We also liked the lighter weight agent, especially when you compare that to some of the more traditional monitoring solutions. There’s not necessarily strong vendor support from any of the monitoring providers, so having that flexibility in the agent itself to create any of the plugins that you want was another big bonus.”
Machine data analysis to meet SLOs/SLAs, efficiently troubleshoot, and deliver the performance customers expect
Joyent is using the Circonus platform to collect and analyze millions of metrics of infrastructure machine data, including up to 70,000 metrics that can form an alert, particularly information based on thresholds.
“From a customer’s point of view, it’s all about availability and being as fast as possible. So on the service side, we’re using our availability metrics to ensure we’re hitting all of the SLOs and SLAs we have in place. With Circonus, we have immediate analysis on availability and performance, so we’re looking at things like latencies, how fast requests are being responded to and how many requests are being responded to. We’re able to do this in an instant, whereas some of the products we had looked at wouldn’t necessarily allow us to do that as fast and as easily.”
And scalability is no longer a concern for Joyent. Circonus’s IRONdb makes it easy to store and analyze unlimited volumes of machine data, easily handling billions of metric streams.
“We can now add as many services and machines as we want and still get the data we need.”
The ability to quickly create dashboards of the metrics its collecting has also enabled Joyent to more efficiently make sense of all its data and troubleshoot any performance issues.
“We’re putting hundreds of thousands of metrics quickly onto dashboards and graphs that our network operations team can easily view, refine as necessary, and validate that the product is working as the customer expects.”
Historical data analysis for insights to improve operations
Circonus’ patented histogram technology enables highly compressed storage of data at rest, allowing Joyent to access years of data without high storage fees.
“The real big benefit is the meantime to repair. We can keep years of metrics and go back and look at data that gives some powerful operational insights. Do we need more people in the data center? Do we need to be ready to replace hardware sooner? Do we have enough disk drives? When do we need to replace machines? We need to know what our failure rates look like and how fast we actually have to change those in order to get new ones online. Other offerings I’ve used and seen do not allow this type of long term storage without doing a lot of extra administrative work. We get this valuable historical data analysis from Circonus without any huge uplift on our end.”
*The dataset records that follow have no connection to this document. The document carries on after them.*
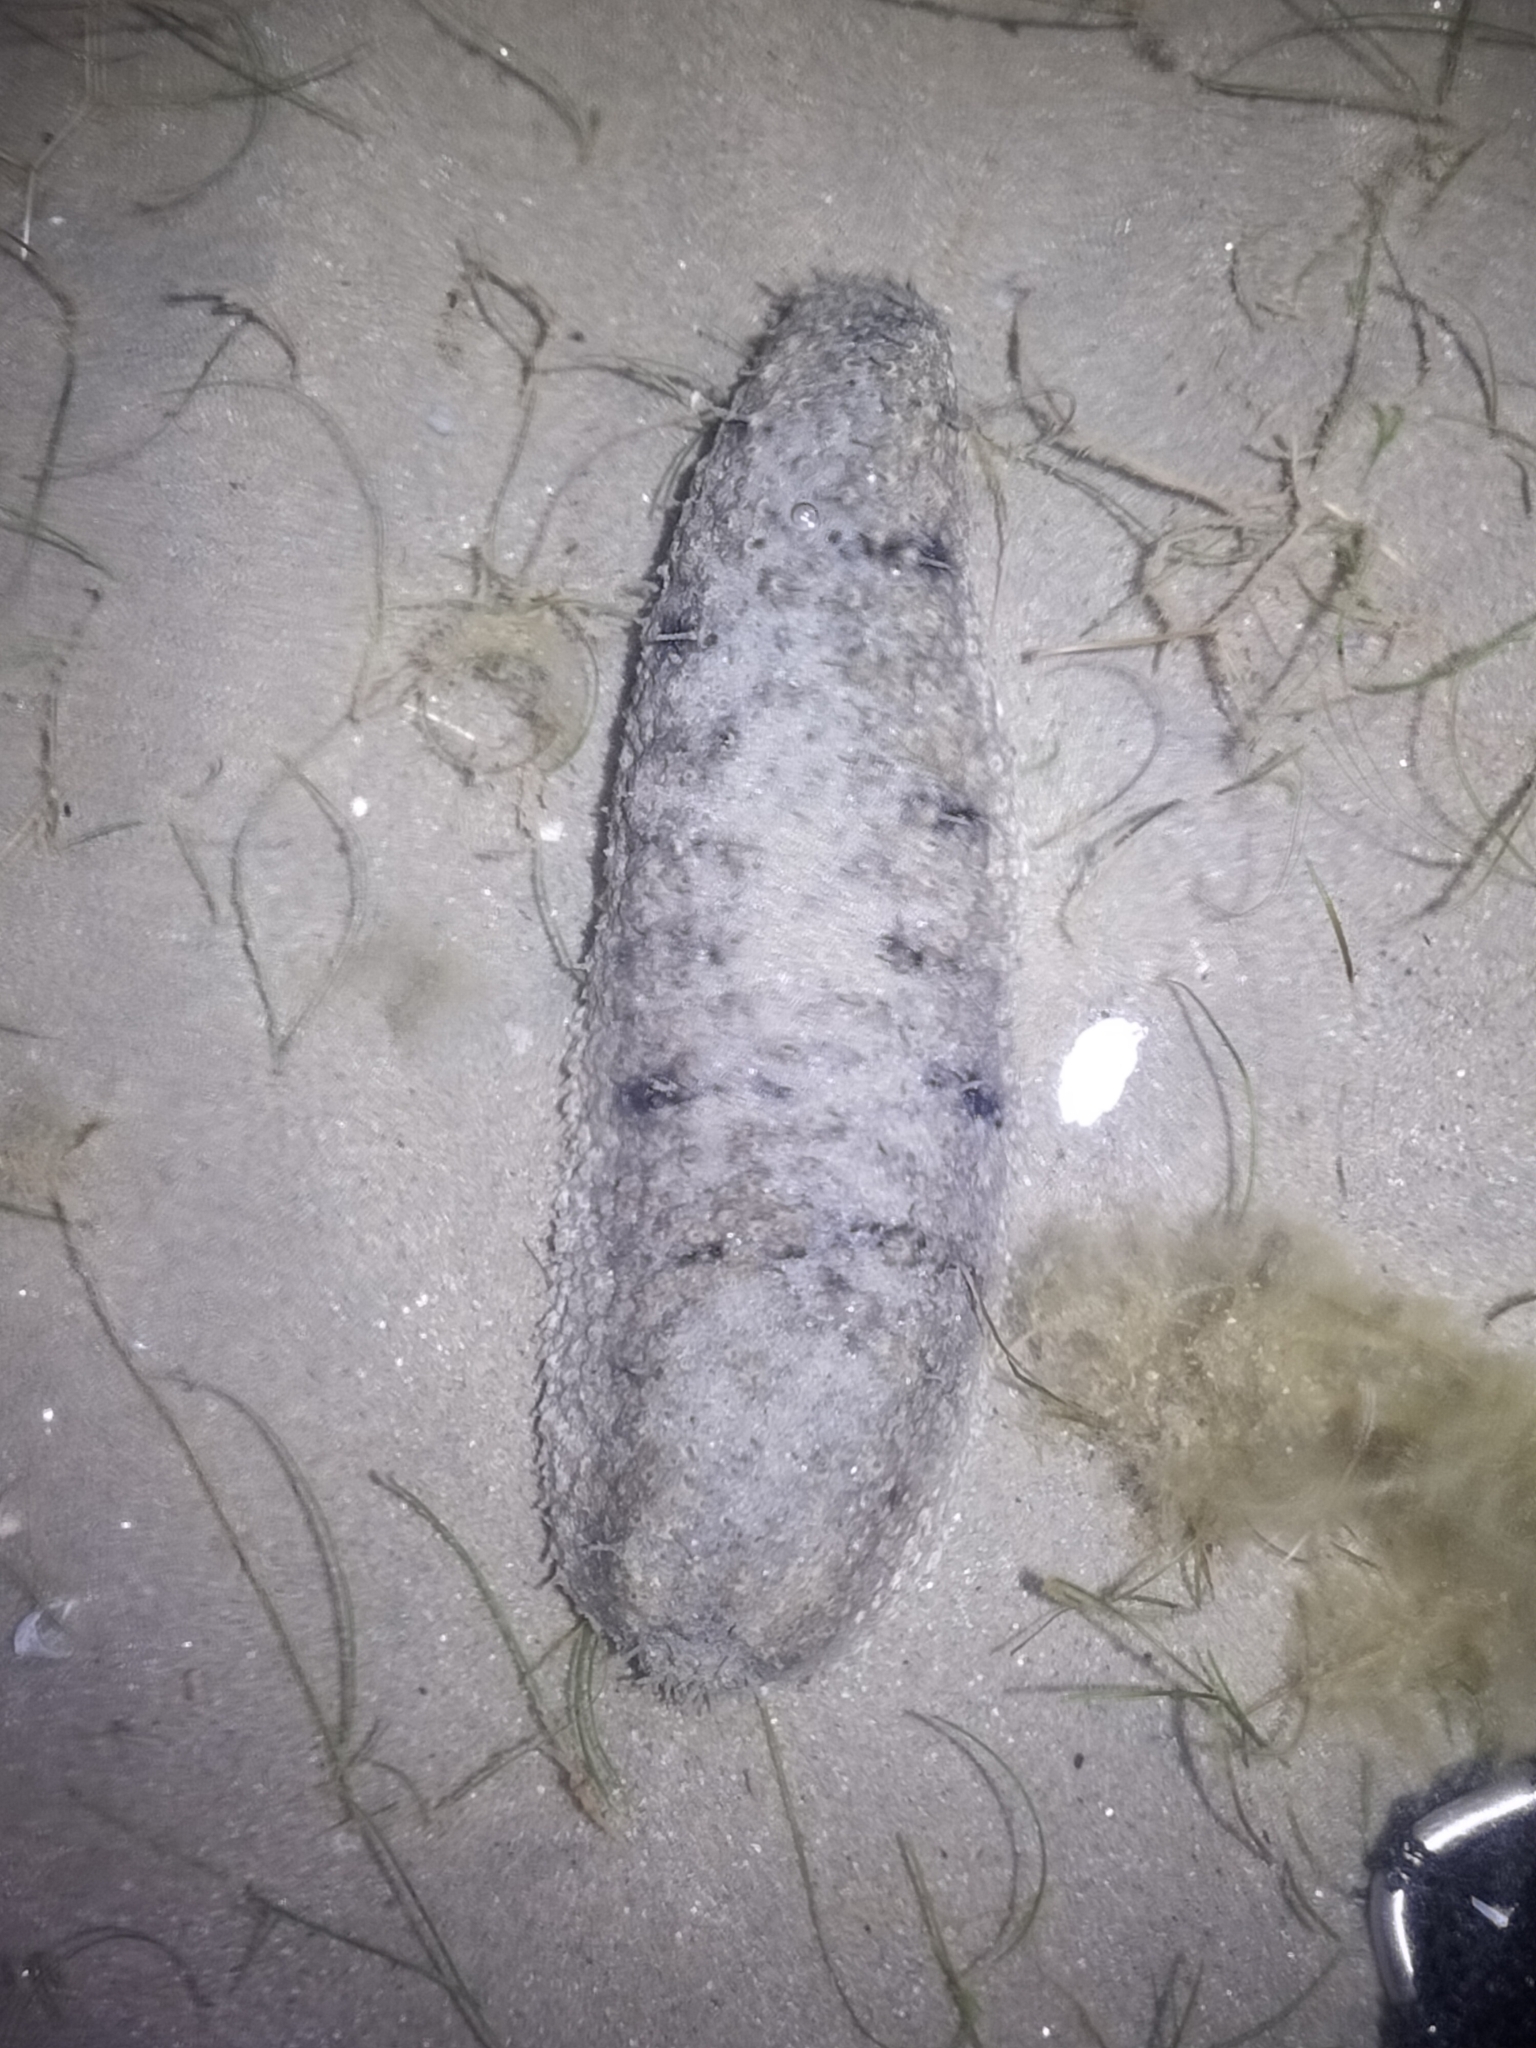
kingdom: Animalia
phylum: Echinodermata
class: Holothuroidea
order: Holothuriida
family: Holothuriidae
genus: Holothuria
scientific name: Holothuria scabra
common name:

Rich and powerful API for flexibility
The Circonus API enables Joyent to customize its monitoring and alerts, and quickly make needed adjustments as its architecture evolves.
“The Circonus API is rich and featureful. It allows us to set up new metrics for collection without logging into a browser, or scrape data back out for just analyzing without having to go and click around. The API being so powerful as it is has been a big benefit internally, as well as externally for any customers that we need to share data with.”
In the near future, Joyent plans to leverage the analysis provided by the Circonus platform to execute more comprehensive predictive analytics in an effort to continually improve operational efficiencies, performance, and the customer experience.